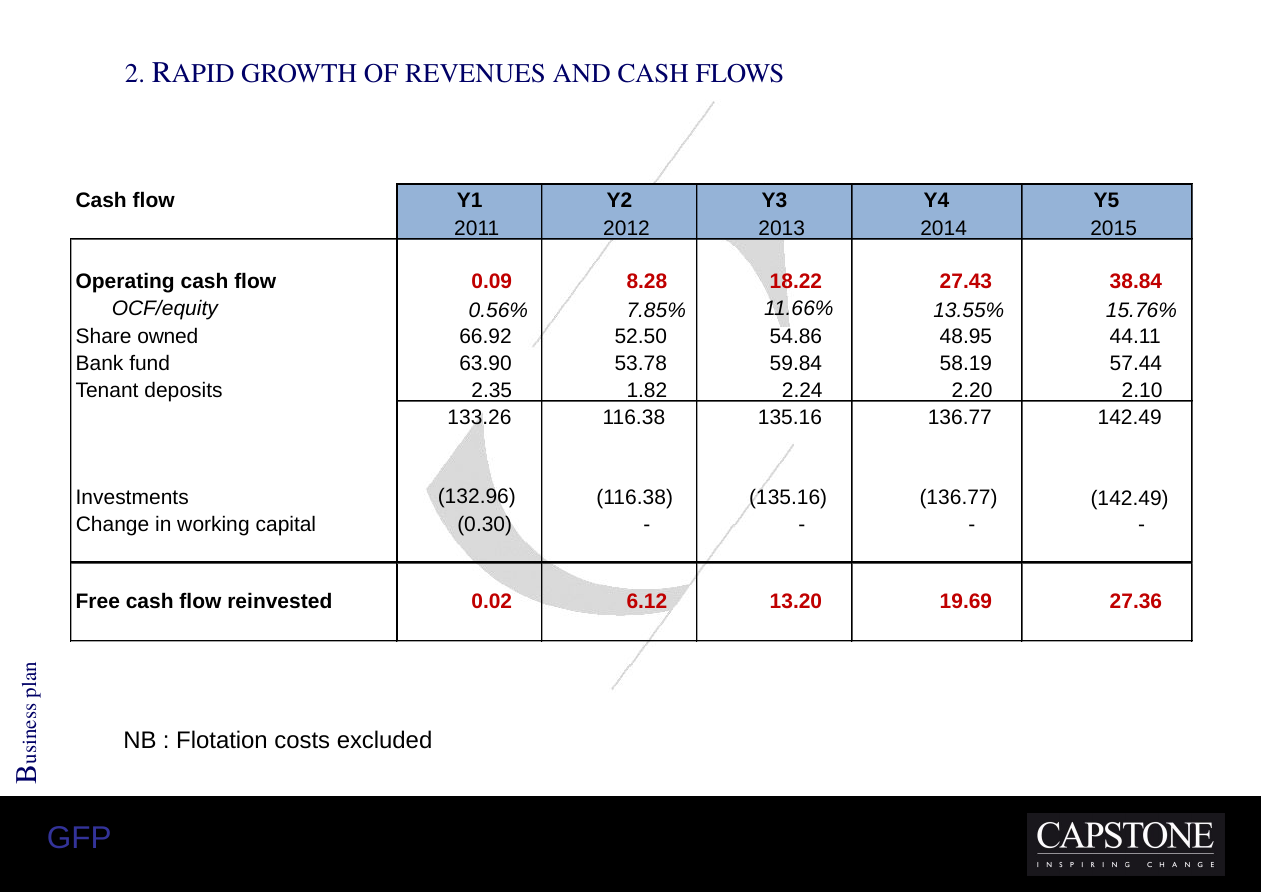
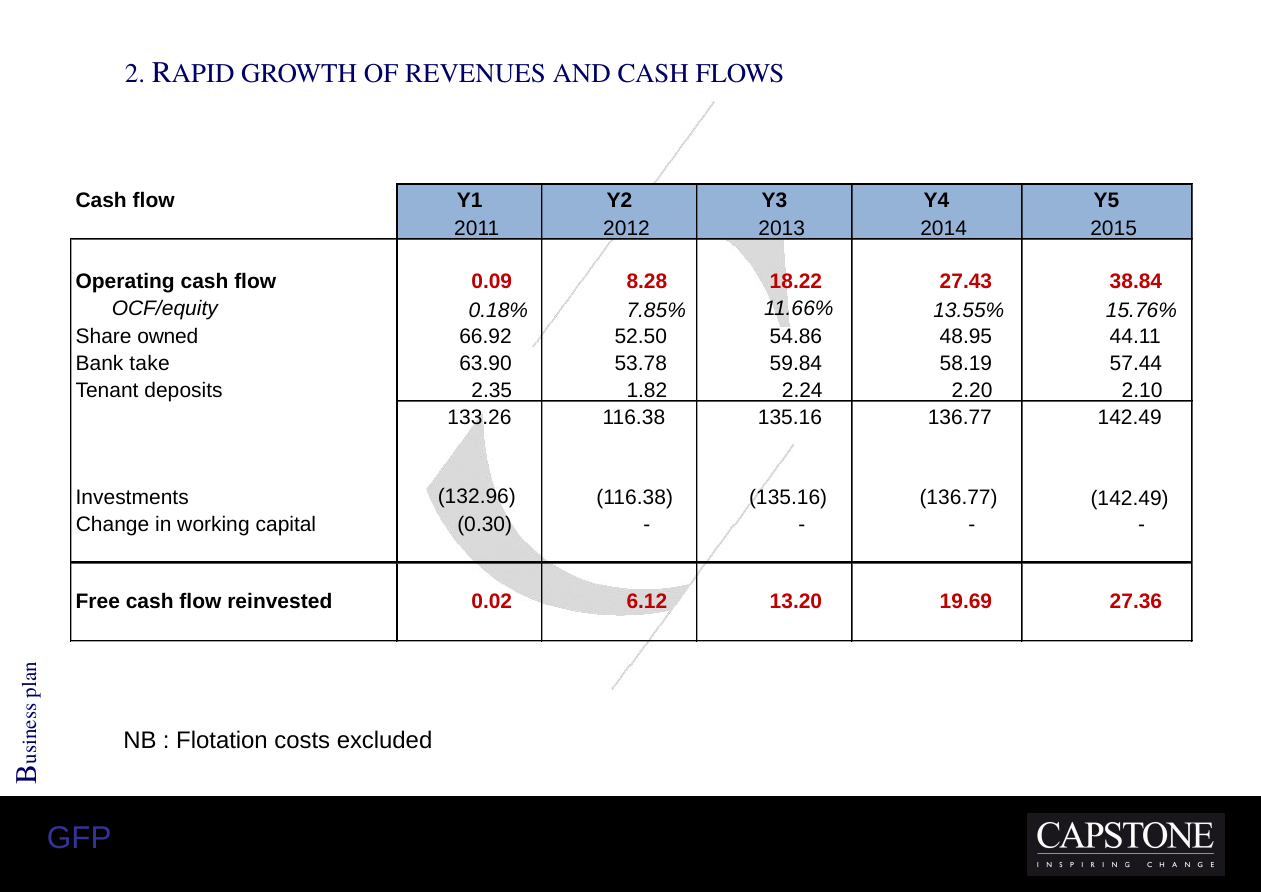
0.56%: 0.56% -> 0.18%
fund: fund -> take
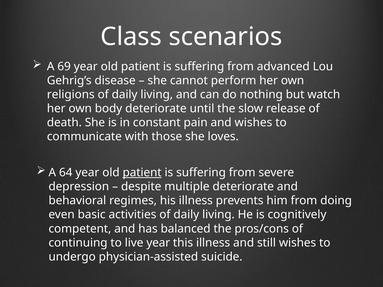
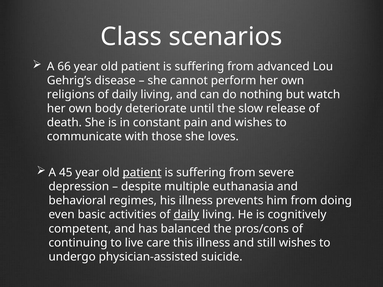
69: 69 -> 66
64: 64 -> 45
multiple deteriorate: deteriorate -> euthanasia
daily at (186, 215) underline: none -> present
live year: year -> care
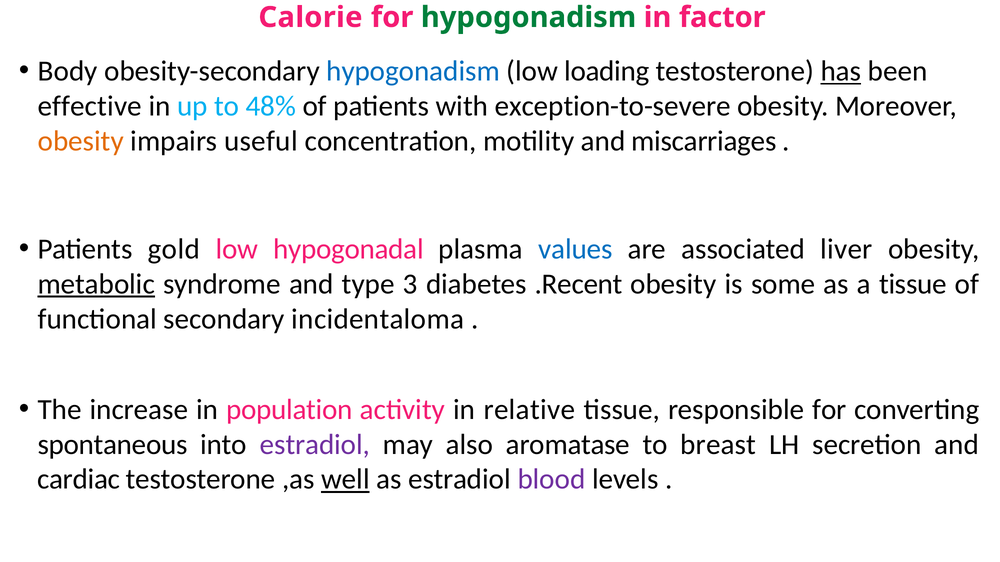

———

Required work:
Copy the rows from the line containing "69: 69 -> 66" through the last row, leaving out any pictures.

Solved problem:
69: 69 -> 66
64: 64 -> 45
multiple deteriorate: deteriorate -> euthanasia
daily at (186, 215) underline: none -> present
live year: year -> care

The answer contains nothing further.